I poke him in the ribs, making him laugh through a grunt.

“That’s because my husband is so quiet around the house, it’s like he’s not even there.”

“Don’t be silly, honey.” Nash gives me a dopey look. “It’s because of all of those dirty cartoons you keep on your side of the bed—especially the ones of Popeye and Olive Oyl you love so much.”

I can’t contain the laugh that pulls out. All roads lead to the Tijuana bibles.

“Dirty cartoons?” the woman says from behind the phone, pushing the shutter button eight hundred times. “Didn’t know those existed. Get one where you wrap your arms around him.”

I look at Nash—I don’t want to do this—but when he challenges me with a whispered, “I won’t bite,” I do as she says, ignoring how well we fit, just like this.

When she’s pleased with her work, the woman’s voice rises again. “Did you hear that, Dan? These two have been married for eight years!” Softer, to us, “Would you mind taking one of me and my husband?” My arms drop from Nash, and up goes her voice. “Dan! Get over here! This handsome man’s gonna take our photo!”

Back on the trail after all pictures are taken, Nash shows me us on his phone. We are mid-laugh and it’s perfect.

“I hate it,” I tell him.

“Really?” His lips twitch. “I think I look pretty good.”

I slap him on the arm, but I’m also smiling. “Think it’s a waste of time to keep walking and see if anything sticks out?”

“No place else I’d rather be, Rue Conway.” He grins, so easy. Like he always has and probably always will. Like this moment is the only one he’s concerned about being in and every next moment is the next moment’s concern. I’m envious.

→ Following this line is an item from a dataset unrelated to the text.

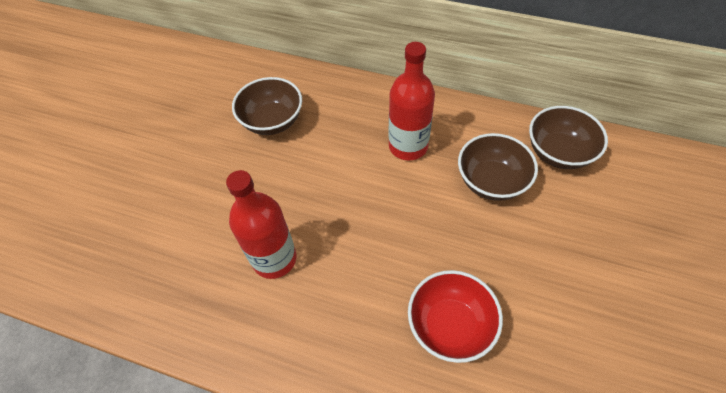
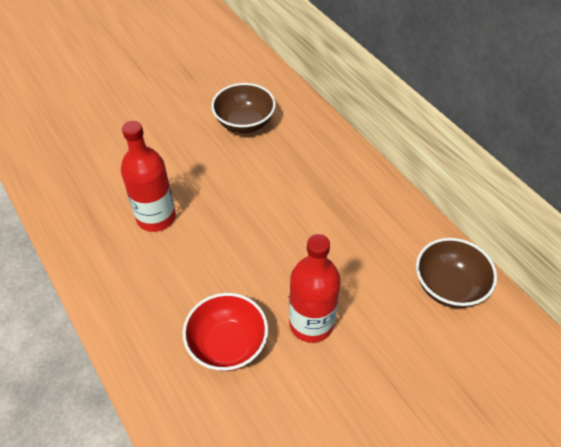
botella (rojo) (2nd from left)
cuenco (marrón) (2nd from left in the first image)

For the next hour, Nash shoots down every possible clue location I spot. In the quiet between, it’s comfortable. More than once, our hands brush, and as much as it makes my skin buzz, he doesn’t react. Nash is still Nash, but we are not us. He’s him—whoever that is now—and I’m me, engaged to Jonathan, and mother to a child he knows nothing about. We aren’t who we were all those years ago.

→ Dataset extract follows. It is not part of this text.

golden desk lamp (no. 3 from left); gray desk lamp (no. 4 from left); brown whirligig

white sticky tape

At the bench where we started, Cap is napping upright.

“Crazy that’s my dad,” I say to Nash.

“I like him.”

Cap’s oxygen tube moves with his breaths. I didn’t come here looking for a new dad—even if not biologically, I had a good one—but twenty-four hours here, and Cap’s growing on me.

I move to wake him, and Nash stops me with a hand around my arm.

“Hey,” he says, voice lowering as he leans close to me. So close I could count every strand of day-old stubble lining his jaw or shade of color in his dark eyes. “I’m sorry about your mom.”

Like a freak bolt of lightning from a cloudless sky, adoration for him rips through me from top to bottom. I can’t tell if he feels it—it doesn’t matter—the concern he’s radiating is the only thing I need.

Nash was a lot of things—wewere a lot of things—but one thing I seem to have forgotten is that when we were together, it was time spent with a constant soft place to land beneathme. Maybe he never wanted a normal house or a normal career, but when I had a bad day, he didn’t shy away from the hard conversations. Unlike Jonathan who takes action with every problem, Nash gave me space to be. He pushed and he talked and he forced me to dance when I wanted to build tall walls and slap him across the face.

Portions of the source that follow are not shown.